Write out the records in full and without alteration, setting aside their pictures.
══ DATA FOR THIS TASK ══
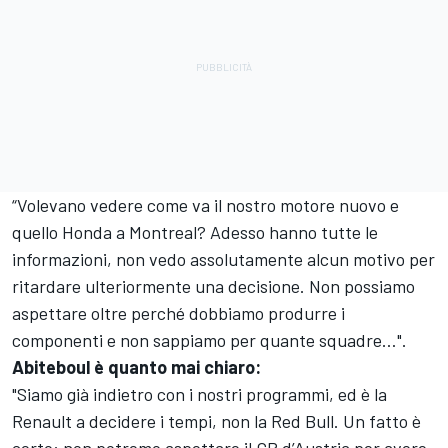
“Volevano vedere come va il nostro motore nuovo e
quello Honda a Montreal? Adesso hanno tutte le
informazioni, non vedo assolutamente alcun motivo per
ritardare ulteriormente una decisione. Non possiamo
aspettare oltre perché dobbiamo produrre i
componenti e non sappiamo per quante squadre…".
Abiteboul è quanto mai chiaro:
"Siamo già indietro con i nostri programmi, ed è la
Renault a decidere i tempi, non la Red Bull. Un fatto è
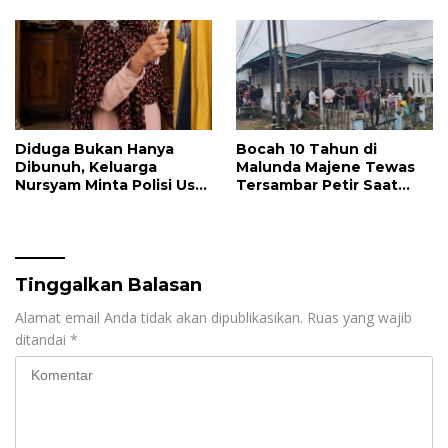
Kapus Gegara Dana
Kapitasi Tak Cair
Diduga Bukan Hanya
Bocah 10 Tahun di
Dibunuh, Keluarga
Malunda Majene Tewas
Nursyam Minta Polisi Usut
Tersambar Petir Saat
Dugaan Perampokan
Mandi di Laut
Emas Ratusan Juta
Tinggalkan Balasan
Alamat email Anda tidak akan dipublikasikan.
Ruas yang wajib
ditandai
*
═══
▸ **REPLY TO THE TASK**
“Volevano vedere come va il nostro motore nuovo e
quello Honda a Montreal? Adesso hanno tutte le
informazioni, non vedo assolutamente alcun motivo per
ritardare ulteriormente una decisione. Non possiamo
aspettare oltre perché dobbiamo produrre i
componenti e non sappiamo per quante squadre…".
Abiteboul è quanto mai chiaro:
"Siamo già indietro con i nostri programmi, ed è la
Renault a decidere i tempi, non la Red Bull. Un fatto è
Kapus Gegara Dana
Kapitasi Tak Cair
Diduga Bukan Hanya
Bocah 10 Tahun di
Dibunuh, Keluarga
Malunda Majene Tewas
Nursyam Minta Polisi Usut
Tersambar Petir Saat
Dugaan Perampokan
Mandi di Laut
Emas Ratusan Juta
Tinggalkan Balasan
Alamat email Anda tidak akan dipublikasikan.
Ruas yang wajib
ditandai
*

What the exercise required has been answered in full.